● **Aim of the task**
Give the number of lines in the data below that contain "System", and only that number.
((
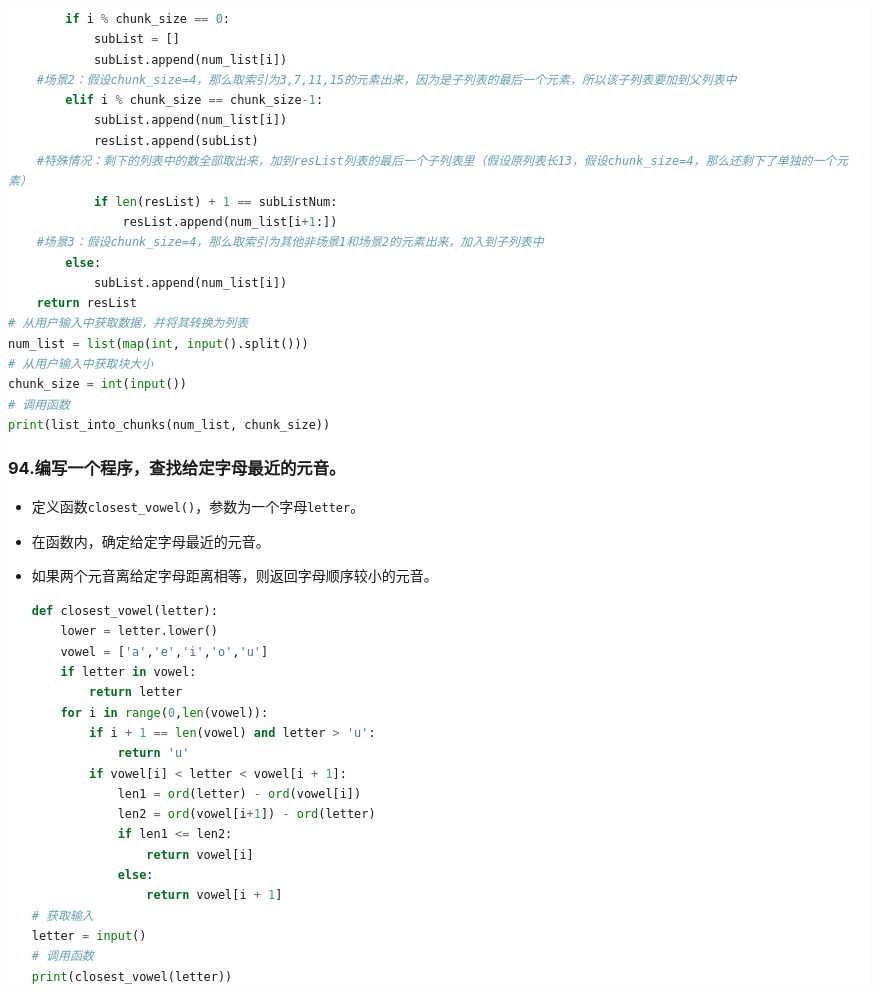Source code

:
   ```python
          if i % chunk_size == 0:
              subList = []
              subList.append(num_list[i])
      #场景2：假设chunk_size=4，那么取索引为3,7,11,15的元素出来，因为是子列表的最后一个元素，所以该子列表要加到父列表中
          elif i % chunk_size == chunk_size-1:
              subList.append(num_list[i])
              resList.append(subList)
      #特殊情况：剩下的列表中的数全部取出来，加到resList列表的最后一个子列表里（假设原列表长13，假设chunk_size=4，那么还剩下了单独的一个元素）
              if len(resList) + 1 == subListNum:
                  resList.append(num_list[i+1:])
      #场景3：假设chunk_size=4，那么取索引为其他非场景1和场景2的元素出来，加入到子列表中
          else:
              subList.append(num_list[i])
      return resList
  # 从用户输入中获取数据，并将其转换为列表
  num_list = list(map(int, input().split()))
  # 从用户输入中获取块大小
  chunk_size = int(input())
  # 调用函数
  print(list_into_chunks(num_list, chunk_size))
  ```

### 94.编写一个程序，查找给定字母最近的元音。

- 定义函数`closest_vowel()`，参数为一个字母`letter`。

- 在函数内，确定给定字母最近的元音。

- 如果两个元音离给定字母距离相等，则返回字母顺序较小的元音。

  ```python
  def closest_vowel(letter):
      lower = letter.lower()
      vowel = ['a','e','i','o','u']
      if letter in vowel:
          return letter
      for i in range(0,len(vowel)):
          if i + 1 == len(vowel) and letter > 'u':
              return 'u'
          if vowel[i] < letter < vowel[i + 1]:
              len1 = ord(letter) - ord(vowel[i])
              len2 = ord(vowel[i+1]) - ord(letter)
              if len1 <= len2:
                  return vowel[i]
              else:
                  return vowel[i + 1]
  # 获取输入
  letter = input()
  # 调用函数
  print(closest_vowel(letter))
  ```

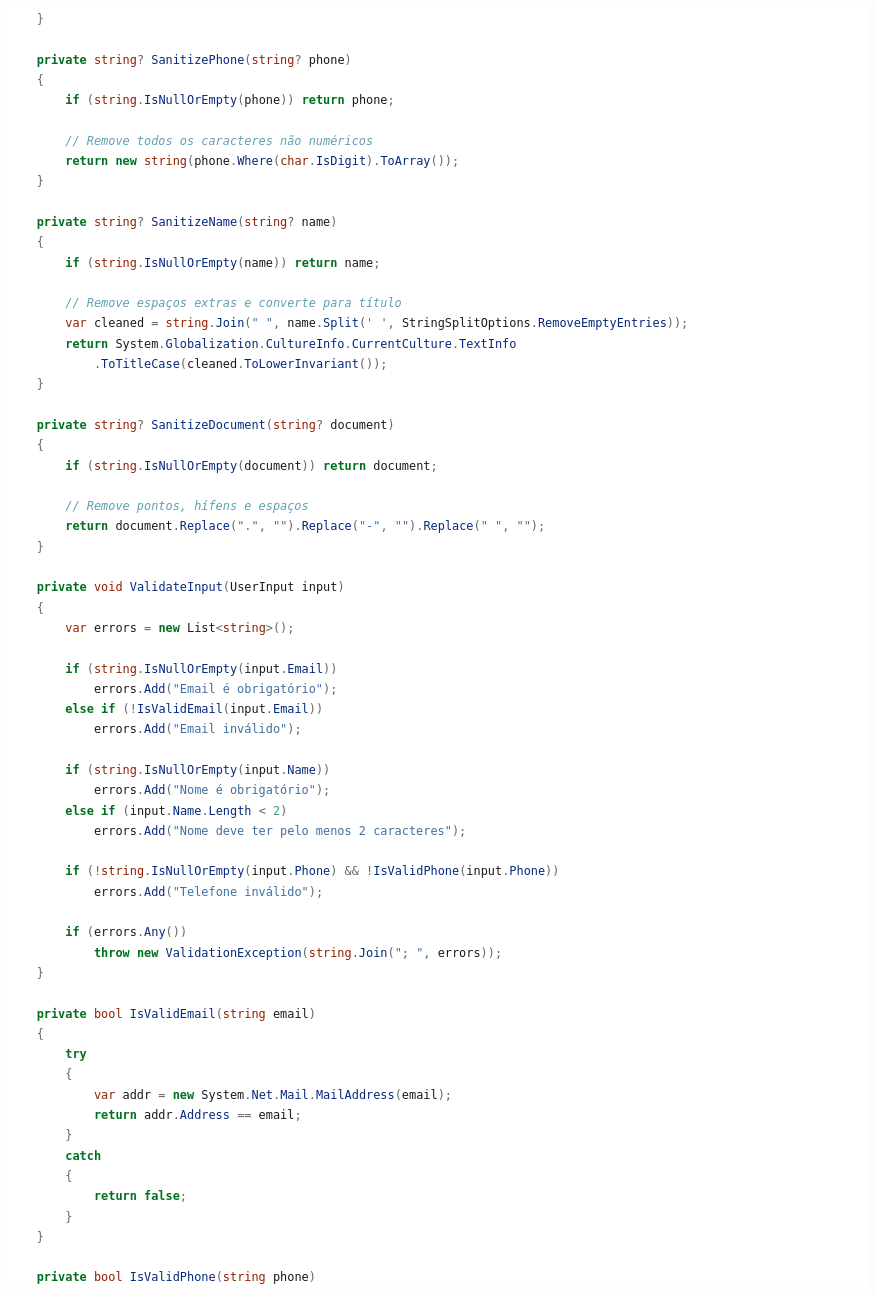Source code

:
```csharp
    }
    
    private string? SanitizePhone(string? phone)
    {
        if (string.IsNullOrEmpty(phone)) return phone;
        
        // Remove todos os caracteres não numéricos
        return new string(phone.Where(char.IsDigit).ToArray());
    }
    
    private string? SanitizeName(string? name)
    {
        if (string.IsNullOrEmpty(name)) return name;
        
        // Remove espaços extras e converte para título
        var cleaned = string.Join(" ", name.Split(' ', StringSplitOptions.RemoveEmptyEntries));
        return System.Globalization.CultureInfo.CurrentCulture.TextInfo
            .ToTitleCase(cleaned.ToLowerInvariant());
    }
    
    private string? SanitizeDocument(string? document)
    {
        if (string.IsNullOrEmpty(document)) return document;
        
        // Remove pontos, hífens e espaços
        return document.Replace(".", "").Replace("-", "").Replace(" ", "");
    }
    
    private void ValidateInput(UserInput input)
    {
        var errors = new List<string>();
        
        if (string.IsNullOrEmpty(input.Email))
            errors.Add("Email é obrigatório");
        else if (!IsValidEmail(input.Email))
            errors.Add("Email inválido");
            
        if (string.IsNullOrEmpty(input.Name))
            errors.Add("Nome é obrigatório");
        else if (input.Name.Length < 2)
            errors.Add("Nome deve ter pelo menos 2 caracteres");
            
        if (!string.IsNullOrEmpty(input.Phone) && !IsValidPhone(input.Phone))
            errors.Add("Telefone inválido");
            
        if (errors.Any())
            throw new ValidationException(string.Join("; ", errors));
    }
    
    private bool IsValidEmail(string email)
    {
        try
        {
            var addr = new System.Net.Mail.MailAddress(email);
            return addr.Address == email;
        }
        catch
        {
            return false;
        }
    }
    
    private bool IsValidPhone(string phone)
```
))
● **Solution to this problem**
2